Pushing down filter predicate in Spark JDBC Properties

Refresh

April 2019

Views

612 time

1

How can I setup my spark jdbc options to make sure I push down a filter predicate to the database and not load everything first? I'm using spark 2.1. Can't get the right syntax to use and I know I can add a where clause after the load() but that would obviously load everything first. I'm trying the below but whereas this filter would take a couple of seconds when running in my db client it doesn't return anything and just keeps running when trying to push down the predicate from spark jdbc.

val jdbcReadOpts = Map(
  "url" -> url,
  "driver" -> driver,
  "user" -> user,
  "password" -> pass,
  "dbtable" -> tblQuery,
  "inferSchema" -> "true")

val predicate = "DATE(TS_COLUMN) = '2018-01-01'"
// Also tried -> val predicate = "SIMPLEDATECOL = '2018-01-01'"

val df = spark.read.format("jdbc")
  .options(jdbcReadOpts)
  .load().where(predicate)

2 answers

0

As per ParquetFilters.scala source code, only below types are allowed to be pushed down as predicate filter.

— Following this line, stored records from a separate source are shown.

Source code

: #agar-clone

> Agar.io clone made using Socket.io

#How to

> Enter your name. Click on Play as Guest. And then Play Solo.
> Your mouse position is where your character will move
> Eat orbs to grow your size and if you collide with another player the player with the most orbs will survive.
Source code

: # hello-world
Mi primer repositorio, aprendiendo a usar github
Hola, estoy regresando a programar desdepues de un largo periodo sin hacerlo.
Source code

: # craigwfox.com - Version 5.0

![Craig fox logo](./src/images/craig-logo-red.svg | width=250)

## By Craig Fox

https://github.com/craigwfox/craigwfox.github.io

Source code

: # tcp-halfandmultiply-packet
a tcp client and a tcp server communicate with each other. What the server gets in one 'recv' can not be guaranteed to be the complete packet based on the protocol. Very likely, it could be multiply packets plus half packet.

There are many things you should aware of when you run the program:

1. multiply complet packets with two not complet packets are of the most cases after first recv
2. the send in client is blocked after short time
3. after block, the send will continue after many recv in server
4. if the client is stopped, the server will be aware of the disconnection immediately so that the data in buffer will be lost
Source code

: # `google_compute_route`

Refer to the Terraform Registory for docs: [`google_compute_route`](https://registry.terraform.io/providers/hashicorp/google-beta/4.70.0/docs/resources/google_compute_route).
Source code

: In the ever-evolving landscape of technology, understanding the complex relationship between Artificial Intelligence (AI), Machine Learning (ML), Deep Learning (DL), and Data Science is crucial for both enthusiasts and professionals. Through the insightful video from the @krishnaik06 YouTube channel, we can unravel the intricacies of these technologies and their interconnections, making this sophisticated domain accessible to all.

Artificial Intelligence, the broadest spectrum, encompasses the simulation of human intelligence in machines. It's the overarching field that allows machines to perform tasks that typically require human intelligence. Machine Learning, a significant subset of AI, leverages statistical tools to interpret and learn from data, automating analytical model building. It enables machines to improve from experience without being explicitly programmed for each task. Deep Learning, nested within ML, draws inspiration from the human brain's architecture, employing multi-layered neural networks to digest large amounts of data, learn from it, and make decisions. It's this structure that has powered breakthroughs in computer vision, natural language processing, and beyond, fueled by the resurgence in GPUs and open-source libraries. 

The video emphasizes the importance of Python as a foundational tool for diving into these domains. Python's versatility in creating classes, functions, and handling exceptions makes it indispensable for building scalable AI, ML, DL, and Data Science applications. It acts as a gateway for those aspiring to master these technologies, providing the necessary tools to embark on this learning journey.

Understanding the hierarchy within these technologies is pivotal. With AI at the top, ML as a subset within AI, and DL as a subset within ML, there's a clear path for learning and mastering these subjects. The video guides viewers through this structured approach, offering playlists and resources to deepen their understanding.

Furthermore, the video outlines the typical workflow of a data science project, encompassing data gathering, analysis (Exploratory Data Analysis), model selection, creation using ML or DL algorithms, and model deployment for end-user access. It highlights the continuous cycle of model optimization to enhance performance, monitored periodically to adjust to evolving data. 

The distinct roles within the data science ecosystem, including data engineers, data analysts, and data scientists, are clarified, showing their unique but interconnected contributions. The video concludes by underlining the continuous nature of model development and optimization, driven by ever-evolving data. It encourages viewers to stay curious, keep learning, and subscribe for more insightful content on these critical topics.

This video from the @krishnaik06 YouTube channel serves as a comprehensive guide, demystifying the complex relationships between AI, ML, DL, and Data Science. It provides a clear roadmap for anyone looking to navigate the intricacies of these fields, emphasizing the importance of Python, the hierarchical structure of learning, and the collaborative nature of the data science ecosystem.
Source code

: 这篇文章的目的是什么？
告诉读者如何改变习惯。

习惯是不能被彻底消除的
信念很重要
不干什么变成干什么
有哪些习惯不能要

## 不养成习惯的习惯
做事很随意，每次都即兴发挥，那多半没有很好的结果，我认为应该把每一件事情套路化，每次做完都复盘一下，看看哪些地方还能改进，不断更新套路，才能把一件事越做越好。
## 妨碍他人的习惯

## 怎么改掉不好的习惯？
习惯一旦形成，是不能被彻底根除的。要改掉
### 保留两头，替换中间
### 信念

BooleanType, IntegerType, LongType, FloatType, DoubleType, BinaryType

I found the these links useful to understand this functionality.

0

and I know I can add a where clause after the load() but that would obviously load everything first.

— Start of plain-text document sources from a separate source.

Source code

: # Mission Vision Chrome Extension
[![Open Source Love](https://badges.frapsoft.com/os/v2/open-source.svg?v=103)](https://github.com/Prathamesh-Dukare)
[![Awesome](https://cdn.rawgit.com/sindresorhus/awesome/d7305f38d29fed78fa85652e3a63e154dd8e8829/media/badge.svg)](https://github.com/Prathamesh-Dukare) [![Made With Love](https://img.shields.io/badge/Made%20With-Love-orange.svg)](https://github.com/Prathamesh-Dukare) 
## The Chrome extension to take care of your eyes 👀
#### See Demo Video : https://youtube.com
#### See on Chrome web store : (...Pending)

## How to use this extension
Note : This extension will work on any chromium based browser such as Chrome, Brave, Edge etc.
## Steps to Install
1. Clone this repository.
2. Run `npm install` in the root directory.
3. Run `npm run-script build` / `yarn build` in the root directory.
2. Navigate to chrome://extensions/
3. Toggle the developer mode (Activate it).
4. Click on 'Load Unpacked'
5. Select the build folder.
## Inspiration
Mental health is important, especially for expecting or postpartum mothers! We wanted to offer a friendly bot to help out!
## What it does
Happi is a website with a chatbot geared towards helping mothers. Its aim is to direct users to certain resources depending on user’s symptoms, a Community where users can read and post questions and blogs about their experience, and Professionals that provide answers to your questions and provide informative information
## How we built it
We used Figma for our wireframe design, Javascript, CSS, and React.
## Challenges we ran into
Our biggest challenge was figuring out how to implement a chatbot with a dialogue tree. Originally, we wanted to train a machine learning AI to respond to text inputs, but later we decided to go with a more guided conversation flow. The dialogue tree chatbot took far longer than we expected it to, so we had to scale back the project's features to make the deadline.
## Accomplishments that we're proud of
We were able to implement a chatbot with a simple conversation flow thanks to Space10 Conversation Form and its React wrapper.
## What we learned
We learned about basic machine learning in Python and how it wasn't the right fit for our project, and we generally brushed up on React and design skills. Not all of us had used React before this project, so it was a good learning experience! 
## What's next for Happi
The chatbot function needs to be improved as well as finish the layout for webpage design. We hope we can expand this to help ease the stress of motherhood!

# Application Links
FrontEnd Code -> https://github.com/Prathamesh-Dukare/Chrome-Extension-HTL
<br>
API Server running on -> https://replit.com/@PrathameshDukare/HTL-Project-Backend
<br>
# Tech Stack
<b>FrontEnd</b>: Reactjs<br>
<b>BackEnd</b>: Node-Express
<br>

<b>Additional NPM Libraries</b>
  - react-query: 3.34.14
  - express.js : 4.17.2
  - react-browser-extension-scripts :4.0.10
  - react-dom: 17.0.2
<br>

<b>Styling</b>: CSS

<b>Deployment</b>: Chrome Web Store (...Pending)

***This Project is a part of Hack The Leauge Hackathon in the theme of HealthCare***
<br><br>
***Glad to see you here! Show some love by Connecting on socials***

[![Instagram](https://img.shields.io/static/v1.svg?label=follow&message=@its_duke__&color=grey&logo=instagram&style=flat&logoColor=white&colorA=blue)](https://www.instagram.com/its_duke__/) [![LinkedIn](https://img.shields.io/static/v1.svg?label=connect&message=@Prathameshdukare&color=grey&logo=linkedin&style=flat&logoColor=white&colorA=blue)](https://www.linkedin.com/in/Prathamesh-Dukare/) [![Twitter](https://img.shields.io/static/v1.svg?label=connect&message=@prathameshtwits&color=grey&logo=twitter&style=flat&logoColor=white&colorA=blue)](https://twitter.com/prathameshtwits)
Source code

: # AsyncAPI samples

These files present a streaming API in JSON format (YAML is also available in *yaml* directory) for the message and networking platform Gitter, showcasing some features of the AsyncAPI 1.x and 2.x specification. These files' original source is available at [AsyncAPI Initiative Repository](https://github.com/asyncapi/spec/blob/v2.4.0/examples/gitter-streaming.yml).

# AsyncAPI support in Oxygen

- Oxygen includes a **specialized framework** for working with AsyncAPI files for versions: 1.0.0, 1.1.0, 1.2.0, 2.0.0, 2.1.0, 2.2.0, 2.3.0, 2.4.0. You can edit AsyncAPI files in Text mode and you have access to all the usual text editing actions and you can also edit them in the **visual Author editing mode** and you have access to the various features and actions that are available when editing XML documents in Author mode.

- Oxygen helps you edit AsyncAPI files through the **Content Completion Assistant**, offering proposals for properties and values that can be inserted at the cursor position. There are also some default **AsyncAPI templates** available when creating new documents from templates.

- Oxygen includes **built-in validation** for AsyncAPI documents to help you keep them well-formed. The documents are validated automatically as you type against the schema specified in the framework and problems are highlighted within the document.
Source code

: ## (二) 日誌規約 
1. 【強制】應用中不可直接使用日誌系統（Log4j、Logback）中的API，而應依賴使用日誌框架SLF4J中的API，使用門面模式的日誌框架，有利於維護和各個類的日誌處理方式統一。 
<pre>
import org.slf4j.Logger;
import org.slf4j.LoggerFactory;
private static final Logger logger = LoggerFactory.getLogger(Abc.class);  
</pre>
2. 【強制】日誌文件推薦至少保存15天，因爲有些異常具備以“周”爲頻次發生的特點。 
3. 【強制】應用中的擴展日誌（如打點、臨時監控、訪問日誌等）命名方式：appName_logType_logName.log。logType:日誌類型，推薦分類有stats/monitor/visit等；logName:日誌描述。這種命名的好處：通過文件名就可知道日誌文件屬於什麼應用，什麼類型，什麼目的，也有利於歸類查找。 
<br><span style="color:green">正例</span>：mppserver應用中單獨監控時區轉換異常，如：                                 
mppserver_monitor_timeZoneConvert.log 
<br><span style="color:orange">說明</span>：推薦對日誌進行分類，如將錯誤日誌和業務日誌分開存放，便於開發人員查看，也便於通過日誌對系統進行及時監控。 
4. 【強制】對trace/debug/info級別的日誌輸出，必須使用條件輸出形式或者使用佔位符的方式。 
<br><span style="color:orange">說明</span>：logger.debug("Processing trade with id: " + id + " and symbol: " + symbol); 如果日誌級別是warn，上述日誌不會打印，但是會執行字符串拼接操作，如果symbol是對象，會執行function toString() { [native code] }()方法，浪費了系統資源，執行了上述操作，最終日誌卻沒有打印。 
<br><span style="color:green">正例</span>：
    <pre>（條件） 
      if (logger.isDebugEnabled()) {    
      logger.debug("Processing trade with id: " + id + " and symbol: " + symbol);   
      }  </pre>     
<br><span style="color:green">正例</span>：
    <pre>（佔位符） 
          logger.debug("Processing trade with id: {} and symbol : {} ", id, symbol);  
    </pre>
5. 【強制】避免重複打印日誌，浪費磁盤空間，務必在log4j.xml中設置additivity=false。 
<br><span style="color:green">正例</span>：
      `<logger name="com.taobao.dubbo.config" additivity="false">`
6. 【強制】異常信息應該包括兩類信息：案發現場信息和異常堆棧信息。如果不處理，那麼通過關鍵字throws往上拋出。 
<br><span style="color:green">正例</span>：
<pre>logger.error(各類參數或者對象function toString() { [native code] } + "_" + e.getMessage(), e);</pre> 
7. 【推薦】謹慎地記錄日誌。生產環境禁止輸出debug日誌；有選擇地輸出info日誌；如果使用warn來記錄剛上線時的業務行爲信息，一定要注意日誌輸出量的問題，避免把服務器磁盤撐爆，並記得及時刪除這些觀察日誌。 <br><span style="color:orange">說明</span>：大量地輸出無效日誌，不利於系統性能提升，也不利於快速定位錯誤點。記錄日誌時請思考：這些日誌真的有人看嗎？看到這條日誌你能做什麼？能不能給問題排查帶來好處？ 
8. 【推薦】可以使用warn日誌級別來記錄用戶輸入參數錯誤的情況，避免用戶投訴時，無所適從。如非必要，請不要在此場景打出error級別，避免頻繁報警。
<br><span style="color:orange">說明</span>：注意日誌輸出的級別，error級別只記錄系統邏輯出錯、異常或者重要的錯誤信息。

This is not true. Predicates used in where and that can be pushed down, (not every predicate can be, with predicates based on functions as the most obvious example), are automatically pushed. Beware that caching might affect predicate pushdown in some cases.

To push down limits, aggregations, and non-trivial predicates you can utilize query strings: Does spark predicate pushdown work with JDBC?.